Sous l'Empire ont été faits les ponts: d'Austerlitz, commencé en 1802, achevé en 1807, reconstruit en 1834; des Arts, commencé en 1802, achevé en 1804; d'Iéna, commencé en 1809, achevé en 1813. Le premier fait communiquer le quartier de la Bastille avec celui du Jardin-des-Plantes ou le boulevard Mazas avec le boulevard de l'Hôpital; le deuxième va du Louvre au palais de l'Institut, et n'est praticable que pour les piétons; le troisième, qui est le plus beau et le plus élégant de Paris, conduit de Chaillot au Champ-de-Mars: en 1815, les Prussiens le minèrent pour le faire sauter.

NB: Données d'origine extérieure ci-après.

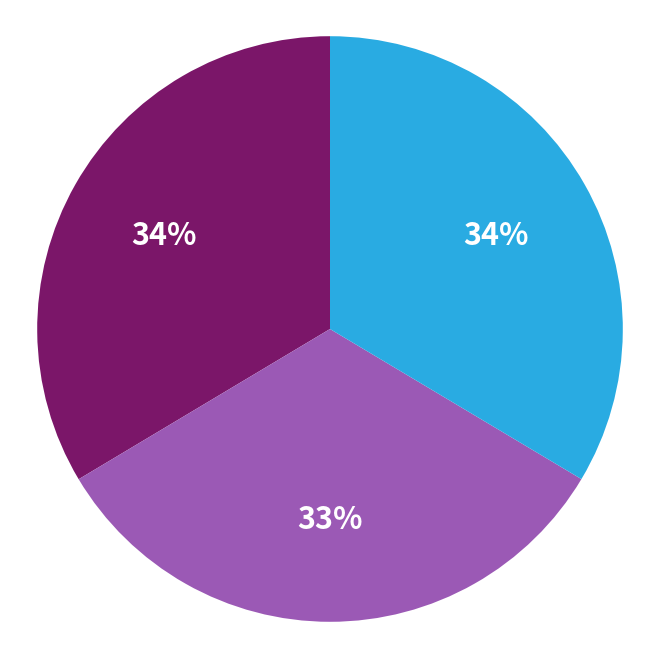

Does any single category account for the majority?

No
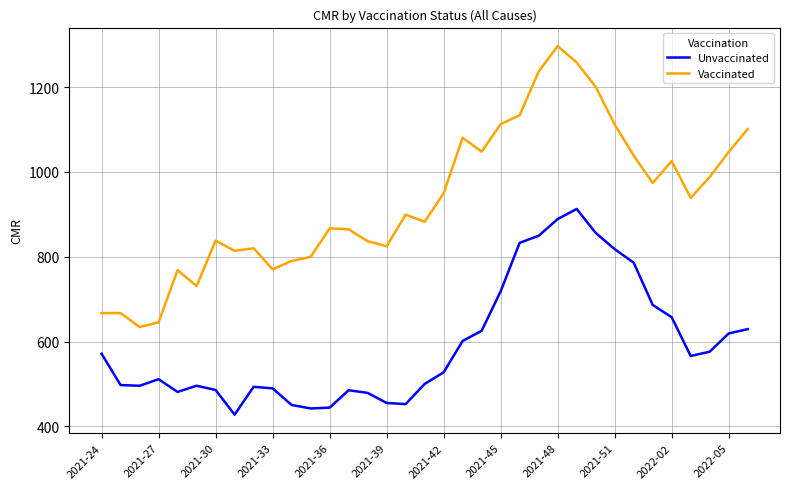

What is the sum of all Vaccinated values?

32660.3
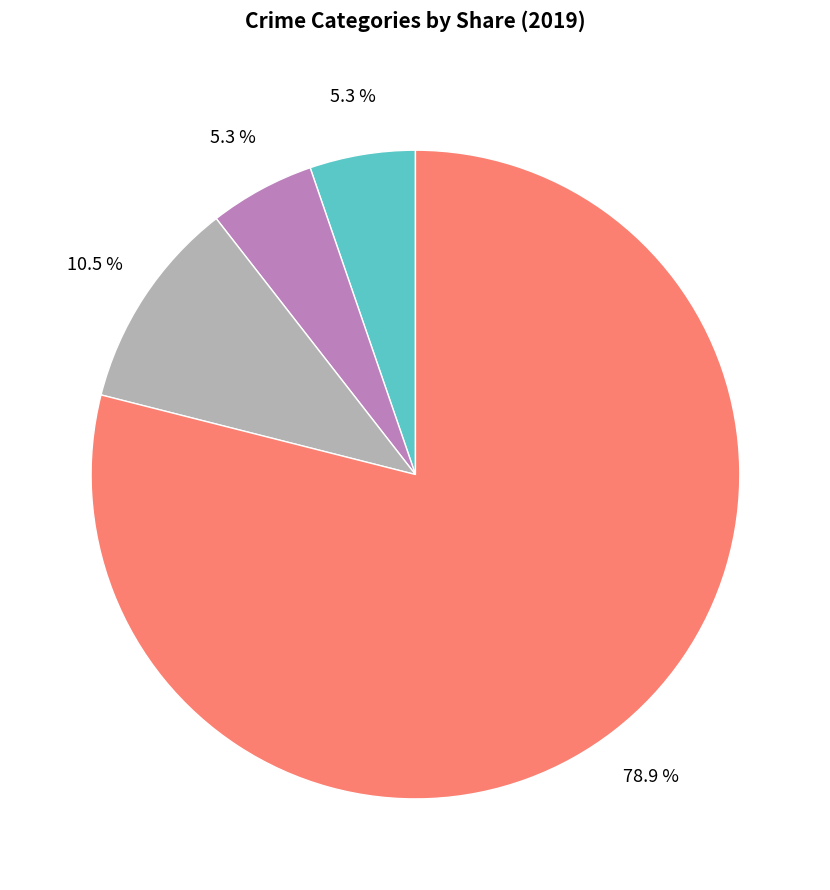

Is there any slice that represents more than half of the pie?

Yes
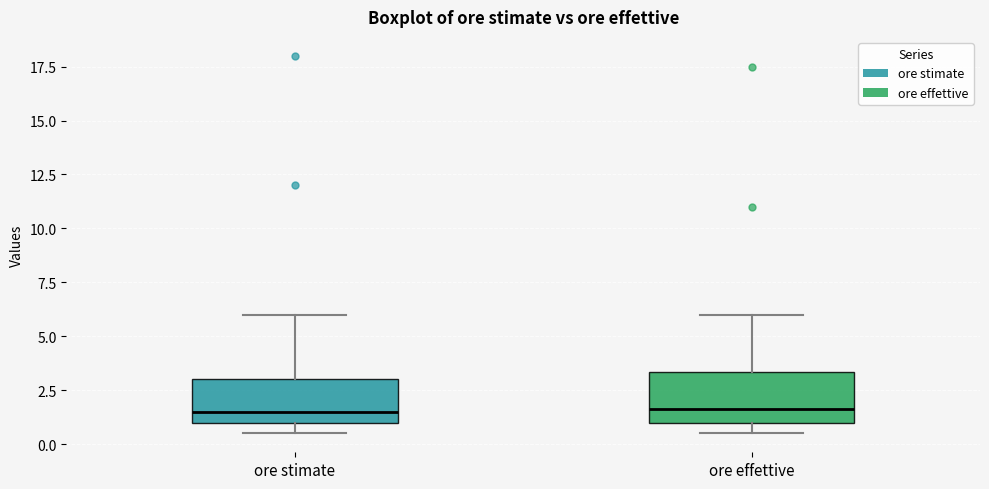

Reading left to right, read every box against the y-axis: the position of its median line, the range the box covers, and the ends of its whiskers. The values are not printed on the chart, so give them approximately, as read against the axis.

ore stimate: median 1.5, box 1.0 to 3.0, whiskers 0.5 to 6.0
ore effettive: median 1.5, box 1.0 to 3.5, whiskers 0.5 to 6.0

Les ponts suspendus des Invalides et d'Arcole ont été construits en 1829 et en 1831; démolis et reconstruits en 1853 et 1854. Le dernier, qui mène de la place de Grève à la Cité, a été le théâtre d'un combat en 1830. Les ponts Louis-Philippe, de l'Archevêché, du Carrousel datent de 1832 à 1836. Enfin on a construit récemment, en 1855, le pont de l'Alma qui unit le quartier de Chaillot et celui du Gros-Caillou, et en face duquel on doit ouvrir une avenue allant à la barrière de l'Étoile. Le nombre des ponts de Paris s'élève ainsi à dix-neuf. Ce nombre est insuffisant: avec dix-neuf ponts, le Paris de nos jours, qui s'étend sur la Seine pendant deux lieues, a réellement moins de voies de communication entre ses deux rives que le Paris du moyen âge, qui bordait le fleuve pendant quelques centaines de mètres, avec ses quatre et même ses cinq ponts. Ajoutons à cela que, jusqu'en 1848, sept de ces ponts étaient à péage, c'est-à-dire interdits à la plupart des habitants. Après la révolution de février, la municipalité a enfin compris qu'elle doit aux citoyens la libre et gratuite circulation sur les ponts comme dans les rues, et la capitale a été enfin délivrée de ces ponts à péage, invention inique du temps de l'Empire, et que le Paris de saint Louis ne connaissait pas.
LIVRE II.
PARIS SEPTENTRIONAL.
CHAPITRE PREMIER.
LA PLACE DE GRÈVE, LA RUE SAINT-ANTOINE, LA PLACE DE LA BASTILLE, LE FAUBOURG SAINT-ANTOINE.
§ Ier.
La Place de Grève et l'Hôtel-de-ville.
La place de Grève ou de l'Hôtel-de-Ville n'était, dans l'origine, comme son nom l'indique, qu'une grève, que le fleuve couvrait souvent de ses eaux. Il s'y tint, à une époque très-reculée d'où datent probablement ses premières maisons, un marché qui fut supprimé en 1141. Vers la fin du XIIIe siècle, le Parloir-aux-Bourgeois, qui s'était tenu d'abord à la Vallée de misère, près du grand Châtelet, vint s'y établir dans une maison dite aux Piliers, et alors commença la célébrité de cette place destinée aux rassemblements populaires, aux réjouissances publiques, aux exécutions criminelles, et qui a été témoin de tant de tumultes, de tant de fêtes, surtout de tant de supplices! Que de foules se sont entassées là autour de l'échafaud! que d'hommes on y a tués, innocents ou coupables! que de tortures y ont été souffertes, depuis 1310, où la première victime, Marguerite Porrette, fut brûlée pour hérésie religieuse, jusqu'en 1822, où Bories, Goubin, Pommier, Raoulx furent décapités pour hérésie politique! «Si tous les cris, dit Charles Nodier, que le désespoir y a poussés sous la barre et sous la hache, dans les étreintes de la corde et dans les flammes des bûchers, pouvaient se confondre en un seul, il serait entendu de la France entière.»